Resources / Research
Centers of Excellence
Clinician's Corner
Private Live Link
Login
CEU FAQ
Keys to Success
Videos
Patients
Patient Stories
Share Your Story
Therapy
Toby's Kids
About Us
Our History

---

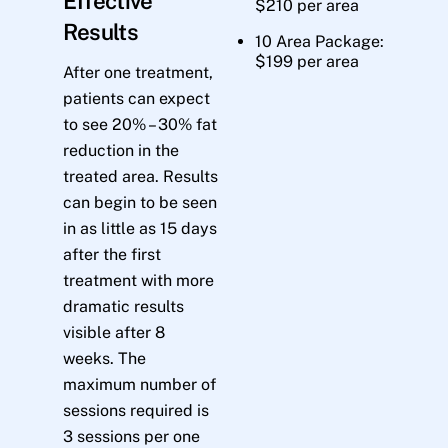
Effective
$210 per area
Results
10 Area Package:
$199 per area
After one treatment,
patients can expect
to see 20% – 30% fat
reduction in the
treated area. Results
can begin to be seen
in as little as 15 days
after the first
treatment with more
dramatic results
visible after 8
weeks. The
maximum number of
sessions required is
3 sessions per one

---

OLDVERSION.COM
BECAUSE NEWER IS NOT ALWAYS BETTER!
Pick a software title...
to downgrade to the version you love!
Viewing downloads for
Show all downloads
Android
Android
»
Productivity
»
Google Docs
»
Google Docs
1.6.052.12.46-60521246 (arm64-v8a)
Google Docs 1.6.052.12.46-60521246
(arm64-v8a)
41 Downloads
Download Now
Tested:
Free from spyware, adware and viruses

Task goal: For every line above with the word "treatment" in it, make a copy.

Written answer:
After one treatment,
treatment with more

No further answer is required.